Nationalist slogans blared from loudspeakers across the central square in the city of Ramallah, where a crowd of more than 100 clutched Palestinian and European flags alongside signs reading “stop the genocide”.

High-ranking officials from Abbas’s political movement, Fatah, and the Palestinian Authority — which exerts limited control in the West Bank — shook hands and smiled.

“This recognition is a first step in a process that we hope will continue,” Jibril Rajoub, secretary-general of Fatah’s central committee, told AFP.

“It is the result of more than a century of resistance and determination by our people.”

Rajoub said he had felt moved listening to the speeches made at the UN General Assembly in New York the night before.

“We must learn from the past and unite the people,” he said.

Maysoon Mahmud, 39, who is also a Fatah member, said: “We came here today to thank the countries that have recognised Palestine, but also to ask them to continue to support us in stopping the war.”

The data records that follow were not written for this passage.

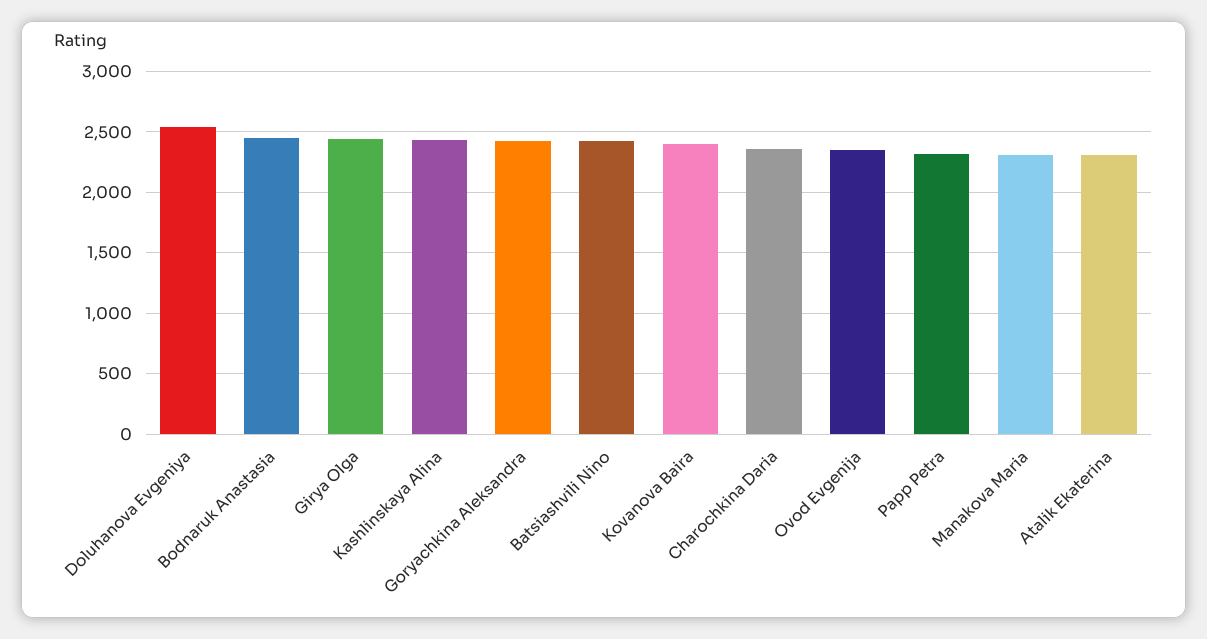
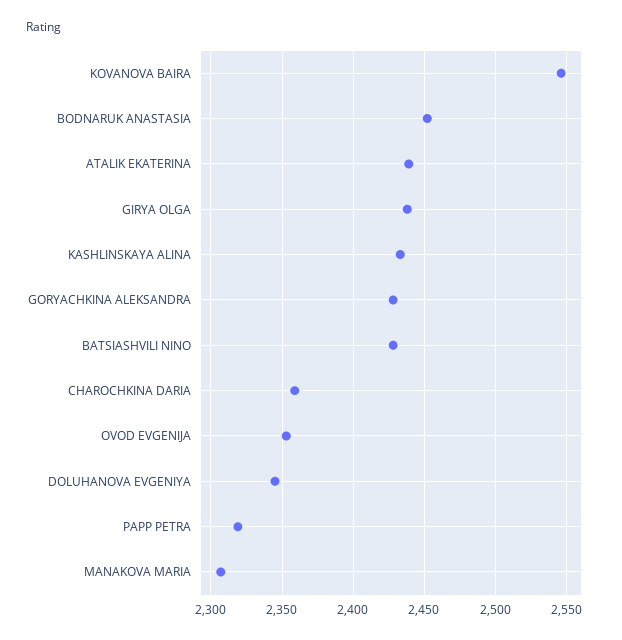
  {
-   "Doluhanova Evgeniya": 2550,
+   "Doluhanova Evgeniya": 2345,
    "Bodnaruk Anastasia": 2450,
    "Girya Olga": 2440,
    "Kashlinskaya Alina": 2435,
    "Goryachkina Aleksandra": 2430,
    "Batsiashvili Nino": 2430,
-   "Kovanova Baira": 2400,
+   "Kovanova Baira": 2545,
    "Charochkina Daria": 2360,
    "Ovod Evgenija": 2355,
    "Papp Petra": 2320,
    "Manakova Maria": 2305,
-   "Atalik Ekaterina": 2300
+   "Atalik Ekaterina": 2440
  }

“It is time for the world to take responsibility,” she added.

Further north in Tulkarem, dozens more gathered, holding the flags of countries that now recognise a Palestinian state.

A majority of European powers now recognise a Palestinian state, following official declarations on Monday by France, Belgium, Luxembourg, Malta and others, after nearly two years of war in Gaza and soaring violence in the West Bank.

A day earlier Britain, Australia, Canada and Portugal also took the step.

But many Palestinians interviewed by AFP expressed ambivalence at the move due to the bitter reality of the situation on the ground.

Roula Ghaneb, an academic from Tulkarem, stood impassively in the middle of the Ramallah rally, holding a photo of her 20-year-old son, Yazan.